The input:
[Start of Attachment]
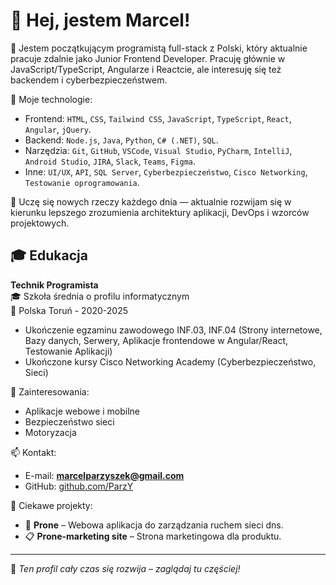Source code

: # 👋 Hej, jestem Marcel!

🚀 Jestem początkującym programistą full-stack z Polski, który aktualnie pracuje zdalnie jako Junior Frontend Developer. Pracuję głównie w JavaScript/TypeScript, Angularze i Reactcie, ale interesuję się też backendem i cyberbezpieczeństwem. 

🔧 Moje technologie:

- Frontend: `HTML`, `CSS`, `Tailwind CSS`, `JavaScript`, `TypeScript`, `React`, `Angular`, `jQuery`.
- Backend: `Node.js`, `Java`, `Python`, `C# (.NET)`, `SQL`.
- Narzędzia: `Git`, `GitHub`, `VSCode`, `Visual Studio`, `PyCharm`, `IntelliJ`, `Android Studio`, `JIRA`, `Slack`, `Teams`, `Figma`.
- Inne: `UI/UX`, `API`, `SQL Server`, `Cyberbezpieczeństwo`, `Cisco Networking`, `Testowanie oprogramowania`.

🌱 Uczę się nowych rzeczy każdego dnia — aktualnie rozwijam się w kierunku lepszego zrozumienia architektury aplikacji, DevOps i wzorców projektowych.

## 🎓 Edukacja

**Technik Programista**  
🎓 Szkoła średnia o profilu informatycznym  
📍 Polska Toruń - 2020-2025
- Ukończenie egzaminu zawodowego INF.03, INF.04 (Strony internetowe, Bazy danych, Serwery, Aplikacje frontendowe w Angular/React, Testowanie Aplikacji)
- Ukończone kursy Cisco Networking Academy (Cyberbezpieczeństwo, Sieci)

🧠 Zainteresowania:
- Aplikacje webowe i mobilne
- Bezpieczeństwo sieci
- Motoryzacja

📫 Kontakt:
- E-mail: **marcelparzyszek@gmail.com**
- GitHub: [github.com/ParzY](https://github.com/ParzY1)

📌 Ciekawe projekty:
- 🧩 **Prone** – Webowa aplikacja do zarządzania ruchem sieci dns.
- 📋 **Prone-marketing site** – Strona marketingowa dla produktu.

---

🔧 *Ten profil cały czas się rozwija – zaglądaj tu częściej!*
[End of Attachment]
Give back exactly the lines from the one with "- E-mail: **marcelparzyszek@gmail.com**" through the final line of the material, both ends included, and no others.

Completed task:
- E-mail: **marcelparzyszek@gmail.com**
- GitHub: [github.com/ParzY](https://github.com/ParzY1)

📌 Ciekawe projekty:
- 🧩 **Prone** – Webowa aplikacja do zarządzania ruchem sieci dns.
- 📋 **Prone-marketing site** – Strona marketingowa dla produktu.

---

🔧 *Ten profil cały czas się rozwija – zaglądaj tu częściej!*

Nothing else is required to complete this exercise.